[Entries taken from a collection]
BEGIN

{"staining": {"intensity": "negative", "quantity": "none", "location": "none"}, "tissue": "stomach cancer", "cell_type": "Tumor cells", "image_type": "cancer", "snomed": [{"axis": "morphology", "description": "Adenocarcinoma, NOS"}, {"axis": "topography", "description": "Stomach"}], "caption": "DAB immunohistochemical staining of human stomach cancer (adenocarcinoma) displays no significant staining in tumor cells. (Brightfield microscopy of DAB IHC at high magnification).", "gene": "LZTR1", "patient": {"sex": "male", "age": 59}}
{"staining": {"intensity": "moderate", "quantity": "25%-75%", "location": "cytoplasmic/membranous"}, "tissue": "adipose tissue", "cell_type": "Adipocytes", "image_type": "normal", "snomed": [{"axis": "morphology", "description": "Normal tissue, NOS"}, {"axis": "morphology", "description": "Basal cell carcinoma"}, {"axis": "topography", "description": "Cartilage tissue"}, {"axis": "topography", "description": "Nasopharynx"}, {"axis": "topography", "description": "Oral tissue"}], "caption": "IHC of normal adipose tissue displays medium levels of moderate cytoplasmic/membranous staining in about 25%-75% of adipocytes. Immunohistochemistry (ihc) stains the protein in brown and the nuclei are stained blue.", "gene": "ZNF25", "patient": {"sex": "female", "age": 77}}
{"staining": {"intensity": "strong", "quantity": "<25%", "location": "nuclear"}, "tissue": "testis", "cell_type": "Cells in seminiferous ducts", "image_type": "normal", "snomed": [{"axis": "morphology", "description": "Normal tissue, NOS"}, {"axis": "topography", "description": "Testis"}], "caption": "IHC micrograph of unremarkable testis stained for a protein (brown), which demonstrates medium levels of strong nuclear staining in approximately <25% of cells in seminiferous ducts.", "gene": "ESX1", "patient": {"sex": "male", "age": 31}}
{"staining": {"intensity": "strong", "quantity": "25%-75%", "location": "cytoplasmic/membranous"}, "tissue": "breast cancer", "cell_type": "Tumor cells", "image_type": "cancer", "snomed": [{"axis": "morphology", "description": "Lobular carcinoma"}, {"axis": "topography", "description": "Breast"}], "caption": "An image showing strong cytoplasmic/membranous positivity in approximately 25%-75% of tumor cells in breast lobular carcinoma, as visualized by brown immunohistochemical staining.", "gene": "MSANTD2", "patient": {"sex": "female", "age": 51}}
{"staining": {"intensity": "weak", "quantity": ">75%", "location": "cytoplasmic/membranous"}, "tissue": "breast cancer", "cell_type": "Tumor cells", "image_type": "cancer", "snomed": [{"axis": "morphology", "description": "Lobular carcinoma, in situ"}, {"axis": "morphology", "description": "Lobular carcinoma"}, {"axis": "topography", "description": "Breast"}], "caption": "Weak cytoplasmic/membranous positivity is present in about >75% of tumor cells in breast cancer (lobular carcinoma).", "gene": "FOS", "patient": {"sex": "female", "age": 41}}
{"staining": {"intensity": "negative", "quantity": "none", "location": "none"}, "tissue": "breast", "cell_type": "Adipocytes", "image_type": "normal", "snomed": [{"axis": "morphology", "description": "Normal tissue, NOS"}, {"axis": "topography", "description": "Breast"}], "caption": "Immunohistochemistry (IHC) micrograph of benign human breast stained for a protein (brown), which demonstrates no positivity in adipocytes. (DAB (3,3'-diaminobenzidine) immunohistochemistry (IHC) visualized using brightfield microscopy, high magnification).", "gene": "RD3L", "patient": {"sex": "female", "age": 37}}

END

● **What you will do**
Return every record, leaving each line exactly as it was given.

● **Solution to this problem**
{"staining": {"intensity": "negative", "quantity": "none", "location": "none"}, "tissue": "stomach cancer", "cell_type": "Tumor cells", "image_type": "cancer", "snomed": [{"axis": "morphology", "description": "Adenocarcinoma, NOS"}, {"axis": "topography", "description": "Stomach"}], "caption": "DAB immunohistochemical staining of human stomach cancer (adenocarcinoma) displays no significant staining in tumor cells. (Brightfield microscopy of DAB IHC at high magnification).", "gene": "LZTR1", "patient": {"sex": "male", "age": 59}}
{"staining": {"intensity": "moderate", "quantity": "25%-75%", "location": "cytoplasmic/membranous"}, "tissue": "adipose tissue", "cell_type": "Adipocytes", "image_type": "normal", "snomed": [{"axis": "morphology", "description": "Normal tissue, NOS"}, {"axis": "morphology", "description": "Basal cell carcinoma"}, {"axis": "topography", "description": "Cartilage tissue"}, {"axis": "topography", "description": "Nasopharynx"}, {"axis": "topography", "description": "Oral tissue"}], "caption": "IHC of normal adipose tissue displays medium levels of moderate cytoplasmic/membranous staining in about 25%-75% of adipocytes. Immunohistochemistry (ihc) stains the protein in brown and the nuclei are stained blue.", "gene": "ZNF25", "patient": {"sex": "female", "age": 77}}
{"staining": {"intensity": "strong", "quantity": "<25%", "location": "nuclear"}, "tissue": "testis", "cell_type": "Cells in seminiferous ducts", "image_type": "normal", "snomed": [{"axis": "morphology", "description": "Normal tissue, NOS"}, {"axis": "topography", "description": "Testis"}], "caption": "IHC micrograph of unremarkable testis stained for a protein (brown), which demonstrates medium levels of strong nuclear staining in approximately <25% of cells in seminiferous ducts.", "gene": "ESX1", "patient": {"sex": "male", "age": 31}}
{"staining": {"intensity": "strong", "quantity": "25%-75%", "location": "cytoplasmic/membranous"}, "tissue": "breast cancer", "cell_type": "Tumor cells", "image_type": "cancer", "snomed": [{"axis": "morphology", "description": "Lobular carcinoma"}, {"axis": "topography", "description": "Breast"}], "caption": "An image showing strong cytoplasmic/membranous positivity in approximately 25%-75% of tumor cells in breast lobular carcinoma, as visualized by brown immunohistochemical staining.", "gene": "MSANTD2", "patient": {"sex": "female", "age": 51}}
{"staining": {"intensity": "weak", "quantity": ">75%", "location": "cytoplasmic/membranous"}, "tissue": "breast cancer", "cell_type": "Tumor cells", "image_type": "cancer", "snomed": [{"axis": "morphology", "description": "Lobular carcinoma, in situ"}, {"axis": "morphology", "description": "Lobular carcinoma"}, {"axis": "topography", "description": "Breast"}], "caption": "Weak cytoplasmic/membranous positivity is present in about >75% of tumor cells in breast cancer (lobular carcinoma).", "gene": "FOS", "patient": {"sex": "female", "age": 41}}
{"staining": {"intensity": "negative", "quantity": "none", "location": "none"}, "tissue": "breast", "cell_type": "Adipocytes", "image_type": "normal", "snomed": [{"axis": "morphology", "description": "Normal tissue, NOS"}, {"axis": "topography", "description": "Breast"}], "caption": "Immunohistochemistry (IHC) micrograph of benign human breast stained for a protein (brown), which demonstrates no positivity in adipocytes. (DAB (3,3'-diaminobenzidine) immunohistochemistry (IHC) visualized using brightfield microscopy, high magnification).", "gene": "RD3L", "patient": {"sex": "female", "age": 37}}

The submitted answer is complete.